Le Parc naturel régional Jura vaudois compte de nombreux cours d'eau semi naturels. Leur riche biodiversité abrite une faune spécifique, souvent rare et menacée. Chaque mois, partons à la rencontre d'une espèce emblématique.
Le choix s'est porté sur des espèces prioritaires, du point de vue de la conservation. En effet, beaucoup sont de bonnes indicatrices de la qualité des eaux et du milieu dans lequel elles vivent. Leur présence participe à la riche biodiversité du territoire du Parc Jura vaudois.
Illustrations : benohit.ch
Ces invertébrés, les plus grands de Suisse, se disputent les habitats et les ressources. Omnivores, ils se nourrissent de plantes, d'insectes, d'autres crustacés et même parfois de leurs congénères! Les écrevisses fréquentent les cours d'eau aux berges naturelles, escarpées, dans lesquelles elles creusent des terriers. Racines, pierres et zones de terre nue jouent un rôle important dans la qualité de leur habitat.
Dans le Parc Jura vaudois, 2 espèces indigènes sont présentes. L'écrevisse à pattes rouges (Astacus astacus) est la plus grande: jusqu'à 15 centimètres pour 250 grammes (sacrée brochette!). Elle se distingue par ses grandes pinces à face intérieure rouge vif. Sa cousine l'écrevisse à pattes blanches (Austropotamobius pallipes) est plus discrète. Elle mesures environ 12 centimètres et arbore des pinces dont la face intérieure est beige à brun clair. Toutes deux s'observent notamment le long de La Venoge.
Parmi les espèces exotiques, l'écrevisse américaine (Faxonium limosus) fait figure de redoutable adversaire. Non seulement elle supplante les espèces locales, mais elle est aussi porteuse d'une maladie mortelle pour les écrevisses indigènes. Elle a été introduite par l'humain, notamment pour finir à la casserole.
Pour faire face au déclin des écrevisses indigènes et à l'expansion des espèces exotiques, l'Office fédéral de l'environnement a lancé, en 2011, un plan d'action spécifique.
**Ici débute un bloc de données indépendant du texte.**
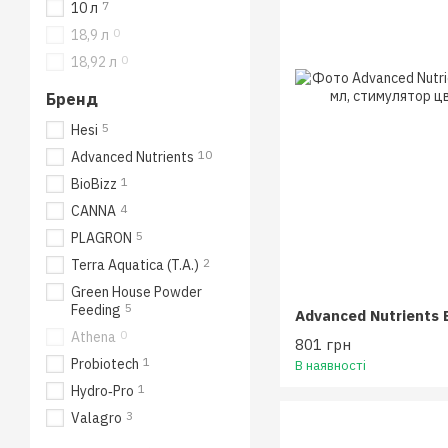
7
10 л
0
18,9 л
0
18,92 л
Бренд
5
Hesi
10
Advanced Nutrients
1
BioBizz
4
CANNA
5
PLAGRON
2
Terra Aquatica (T.A.)
Green House Powder
5
Feeding
0
Athena
801 грн
1
Probiotech
В наявності
1
Hydro‑Pro
3
Valagro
L'une des mesures consiste à confiner les populations exotiques afin de limiter leur expansion. En Suisse, plusieurs dispositifs ont été testés: siphons, vannes, grilles, nasses ou obstacles artificiels, avec des succès variables. En effet, certaines espèces sont capables de franchir les obstacles par voie terrestre.
Malgré son relief karstique, le Jura vaudois est parcouru de nombreux cours d'eau : La Venoge, Le Nozon, Le Veyron, L'Aubonne, La Saubrette, La Serine ou L'Orbe, parmi les plus connues.
L'eau de pluie légèrement acide dissout la roche calcaire et s'infiltre dans le sol. Ce phénomène d'érosion donne naissance à des gouffres, des grottes, des rivières souterraines. Au Pied du Jura les sources laissent rejaillir cette eau. On en a répertorié 334, sur le territoire du Parc! Celles qui se trouvent sur le versant sud du massif jurassien forment ensuite des rivières qui s'écoulent jusqu'au Léman (bassin du Rhône). L'Orbe traverse quant à elle les lacs de Joux puis de Brenet avant de s'infiltrer dans l'entonnoir de Bon Port. Elle rejaillit, quelques kilomètres plus loin, à Vallorbe. Son chemin se poursuit dans la plaine de L'Orbe et le lac de Neuchâtel (bassin du Rhin). Le Nozon a la particularité de se déverser dans les deux bassins versants en arrivant à Pompaples, au lieu-dit le "milieu du monde".
«Ces milieux sont fortement impactés par le changement climatique.
Il est crucial que leur qualité biologique et leur caractère naturel soient préservés, voire restaurés, pour assurer la conservation à long terme de population d'espèces souvent déjà en déclin.»